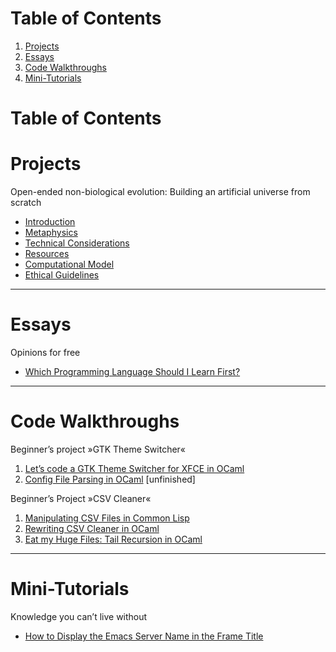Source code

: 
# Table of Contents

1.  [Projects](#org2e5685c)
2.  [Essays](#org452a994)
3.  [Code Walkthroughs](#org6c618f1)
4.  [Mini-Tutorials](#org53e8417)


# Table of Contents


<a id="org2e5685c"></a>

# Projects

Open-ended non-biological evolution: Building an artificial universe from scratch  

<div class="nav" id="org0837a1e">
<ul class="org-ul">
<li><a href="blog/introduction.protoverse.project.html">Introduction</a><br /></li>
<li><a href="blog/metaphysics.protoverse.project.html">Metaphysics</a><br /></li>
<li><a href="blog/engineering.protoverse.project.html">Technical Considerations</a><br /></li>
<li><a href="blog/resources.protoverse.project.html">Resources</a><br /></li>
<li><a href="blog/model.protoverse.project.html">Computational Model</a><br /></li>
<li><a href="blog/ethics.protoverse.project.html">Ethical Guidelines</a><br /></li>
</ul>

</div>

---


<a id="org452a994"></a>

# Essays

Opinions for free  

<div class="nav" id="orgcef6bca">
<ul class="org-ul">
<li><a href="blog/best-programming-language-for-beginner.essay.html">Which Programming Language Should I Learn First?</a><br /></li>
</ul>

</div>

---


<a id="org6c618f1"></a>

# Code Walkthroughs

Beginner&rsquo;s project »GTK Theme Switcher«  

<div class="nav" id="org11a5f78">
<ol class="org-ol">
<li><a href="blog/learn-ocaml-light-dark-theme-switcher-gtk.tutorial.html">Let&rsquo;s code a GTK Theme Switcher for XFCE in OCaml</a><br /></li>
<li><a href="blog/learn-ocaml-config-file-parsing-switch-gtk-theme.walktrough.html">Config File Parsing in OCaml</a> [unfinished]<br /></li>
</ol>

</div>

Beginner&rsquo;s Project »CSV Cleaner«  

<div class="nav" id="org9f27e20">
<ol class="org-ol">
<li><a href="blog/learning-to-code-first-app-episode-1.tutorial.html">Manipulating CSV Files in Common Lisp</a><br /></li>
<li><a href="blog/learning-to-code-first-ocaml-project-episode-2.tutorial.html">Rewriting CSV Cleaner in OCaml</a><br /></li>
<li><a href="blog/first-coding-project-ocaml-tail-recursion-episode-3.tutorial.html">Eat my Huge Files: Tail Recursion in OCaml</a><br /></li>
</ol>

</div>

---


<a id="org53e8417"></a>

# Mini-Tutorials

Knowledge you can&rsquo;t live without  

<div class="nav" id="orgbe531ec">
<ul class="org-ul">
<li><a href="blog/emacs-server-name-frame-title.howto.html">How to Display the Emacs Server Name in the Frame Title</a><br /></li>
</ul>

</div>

+-------+

» ZADANIE: Przepisz dosłownie wiersze danych od samego początku do wiersza zawierającego „Open-ended non-biological evolution: Building”, łącznie z tym wierszem. Obrazy pomiń w odpowiedzi.

» MIEJSCE NA ODPOWIEDŹ:
Source code

: 
# Table of Contents

1.  [Projects](#org2e5685c)
2.  [Essays](#org452a994)
3.  [Code Walkthroughs](#org6c618f1)
4.  [Mini-Tutorials](#org53e8417)


# Table of Contents


<a id="org2e5685c"></a>

# Projects

Open-ended non-biological evolution: Building an artificial universe from scratch  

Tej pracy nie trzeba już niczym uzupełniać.